PDA

View Full Version : US Air Force WC-135 Detects Deadly Radiation Over Pacific




hillbilly123069
03-14-2011, 08:06 AM
I have no idea if this is a credible site. I know the all-knowing fed said 2 weeks and it would be minor problem with low levels of radiation.
I will post related links as I find them.
http://quinetiam.com/?p=125

http://www.cbc.ca/news/canada/british-columbia/story/2011/03/12/canadian-radiation-fallout-concern.html

Zippyjuan
03-14-2011, 01:01 PM
From the second link:

Even in the event of a significant release from the reactor, radiation would be diluted before reaching the West Coast, the health agency said.

"Levels would be so low no protective action would be necessary," it said.

The director of the Center for Radiological Research at Columbia University also believes that the West Coast is facing very little risk.

"It's impossible to imagine any significant radioactivity reaching the West Coast of the U.S., because it's going to get so dispersed," said David Brenner, who studies radioactive dosing and works with groups involved in planning responses to nuclear disasters.

David Measday, a nuclear physicist at the University of British Columbia, also said that even in the event of a large-scale meltdown, the radiation would dissipate over distance.

sparebulb
03-14-2011, 09:22 PM
Residents of the Aleutions and mainland Alaska may be badly affected.

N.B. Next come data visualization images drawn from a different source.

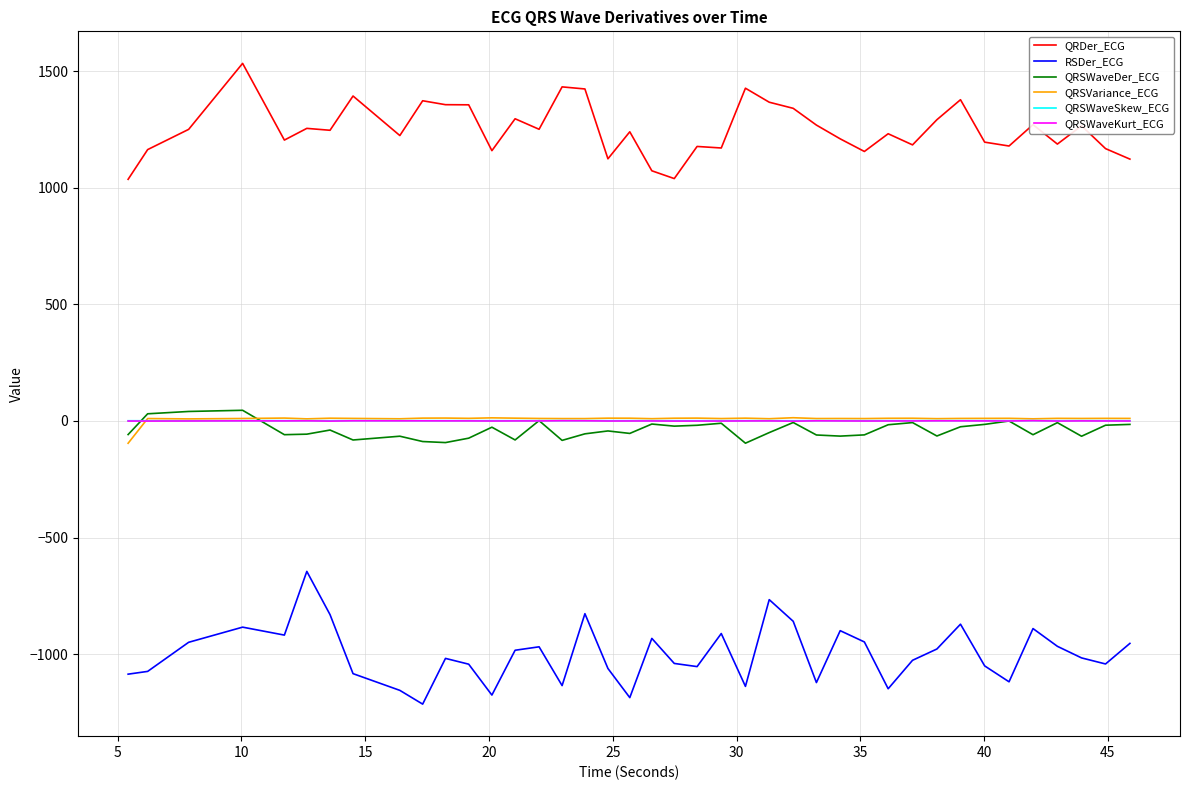

Which series has the largest total across all categories?

QRDer_ECG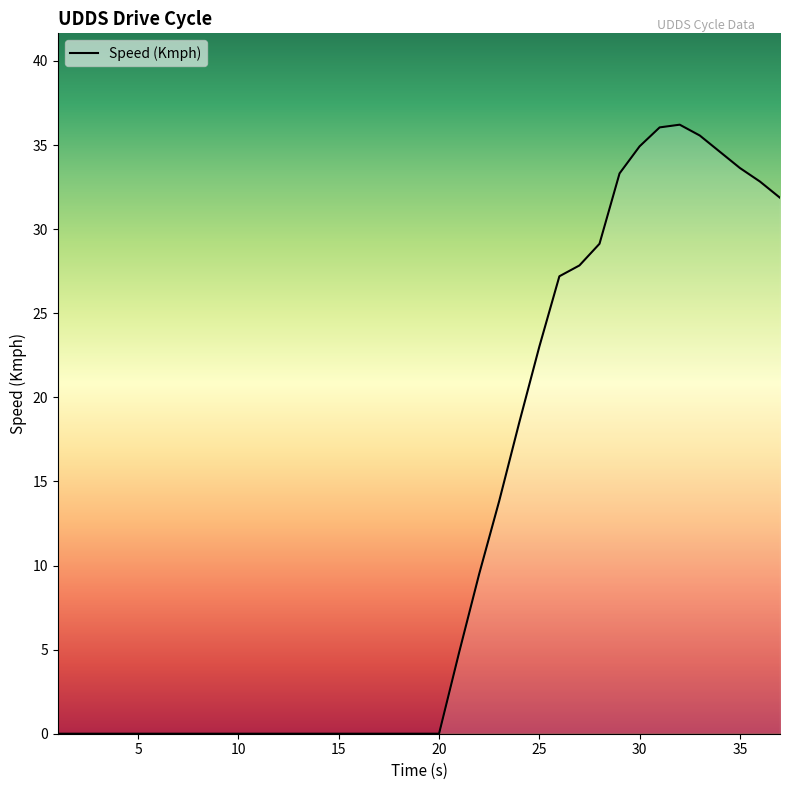

Where is the first local maximum?

32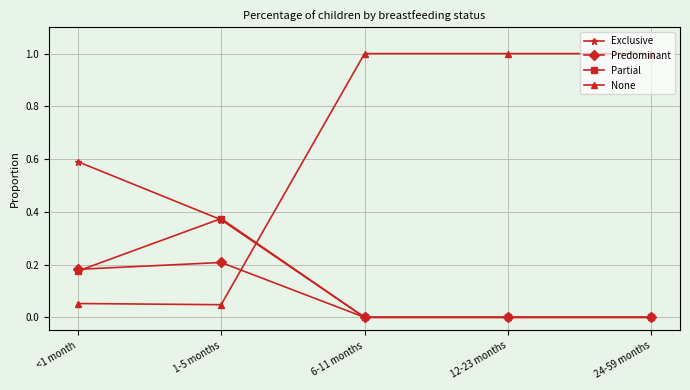

True or false: Exclusive and None cross at least once.

True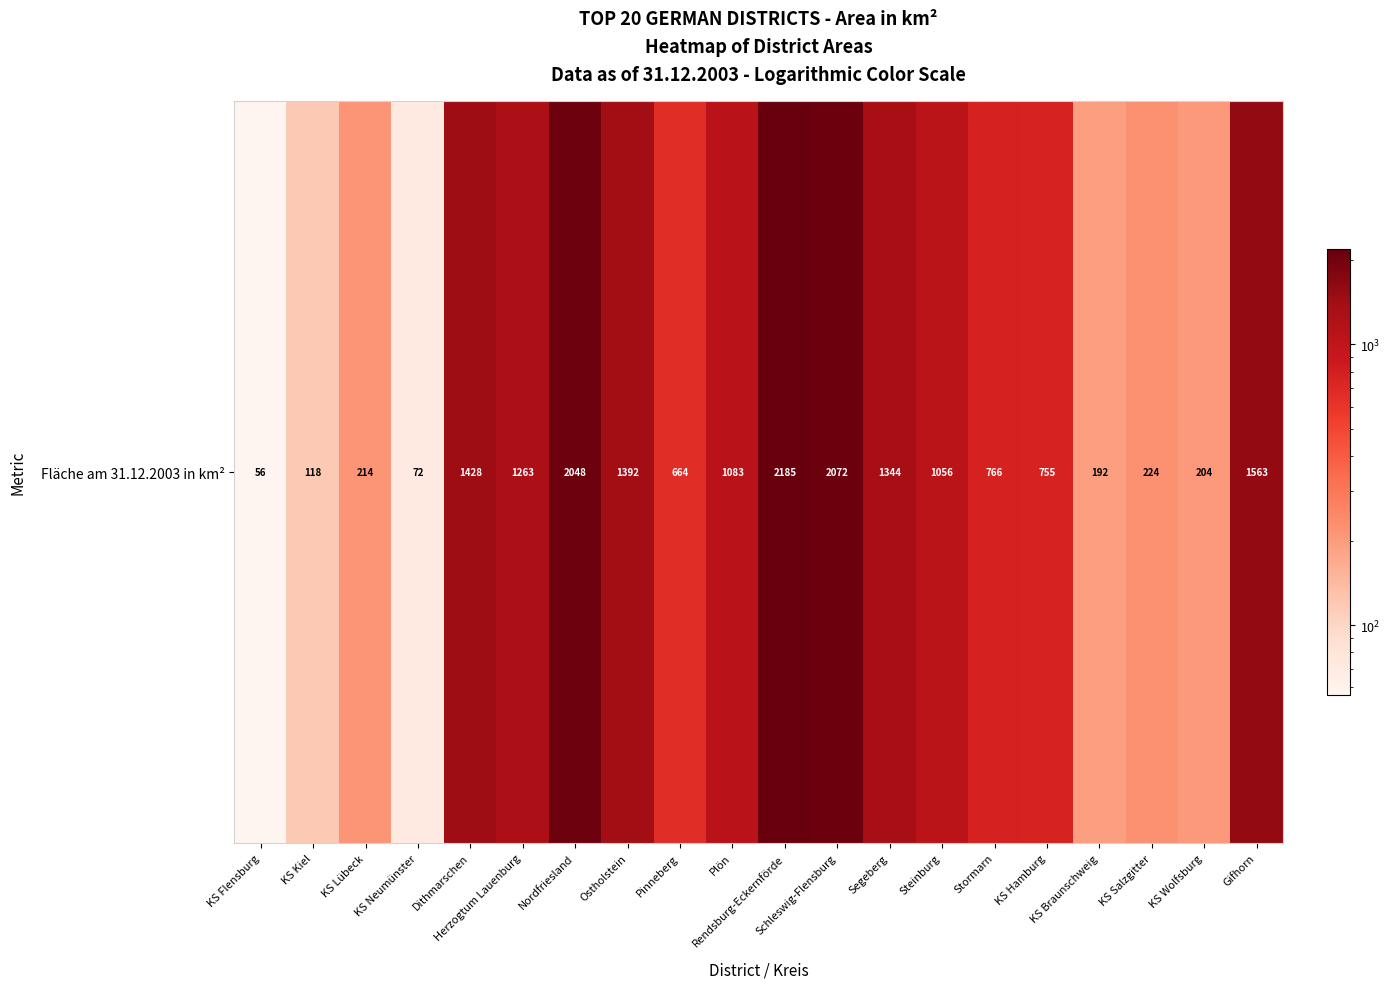

What is the sum of the values at Herzogtum Lauenburg and Segeberg?

2607.5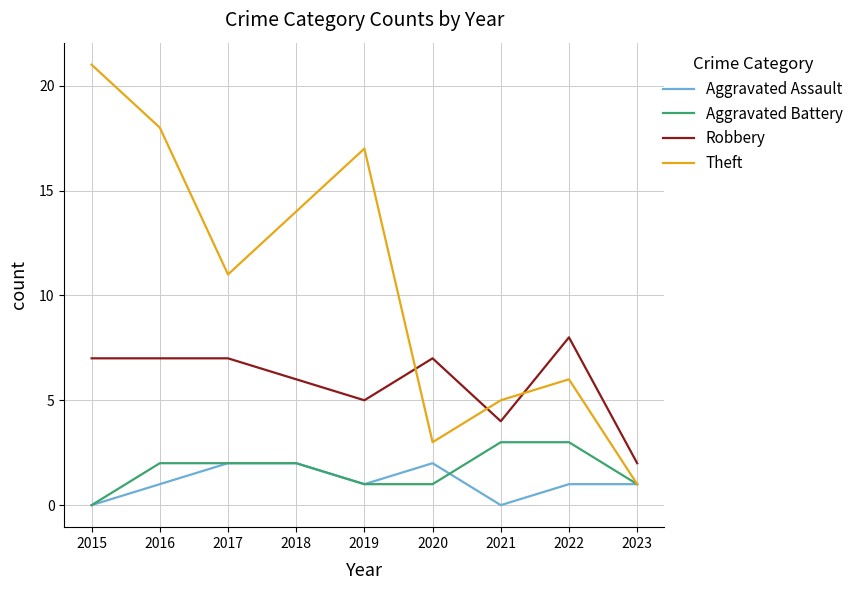

The Robbery series shows 7 at 2015. True or false?

True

Cesium flavored salmon.......yum.

XNavyNuke
03-15-2011, 10:02 PM
More fear mongering for the sheeple HB. Even if the values for local airborne contaminants given by IAEA and NISA are an order of magnitude low, the dilution by winds makes this unlikely without a very refined map of the plume. Given that there are three volcanoes now erupting on the Kamchatka peninsula spewing greater quantities of radioactive isotopes into the air, its far more likely a random sampling is detecting that. The airborne instrumentation cannot do an isotopic analysis only decay mode detection. Actual determination of the fingerprints requires lab analysis.

XNN

hillbilly123069
03-18-2011, 09:44 AM
http://www.nytimes.com/2011/03/17/science/17plume.html?_r=2
What happens to sea life in the path of this?

Animated model.
http://www.nytimes.com/interactive/2011/03/16/science/plume-graphic.html?ref=science

Zippyjuan
03-18-2011, 01:50 PM
From the first link:

Health and nuclear experts emphasize that radiation in the plume will be diluted as it travels and, at worst, would have extremely minor health consequences in the United States, even if hints of it are ultimately detectable. In a similar way, radiation from the Chernobyl disaster in 1986 spread around the globe and reached the West Coast of the United States in 10 days, its levels measurable but minuscule.


Today (Friday) is supposed to be the day the radiation first reaches the US and California.

http://my.earthlink.net/article/us?guid=20110318/c0496a7c-6fee-4cb5-8df3-d9fdb37a2579


CA officials say no radiation threat detected

LOS ANGELES (AP) — Air pollution regulators in Southern California say they have not detected increased levels of radiation from the damaged Japanese nuclear reactors.

The South Coast Air Quality Management District said Friday radiation measured at its three sites are not higher than typical levels.

The agency's monitors are part of the U.S. Environmental Protection Agency's network of more than 100 sensors across the nation that track radiation levels every hour.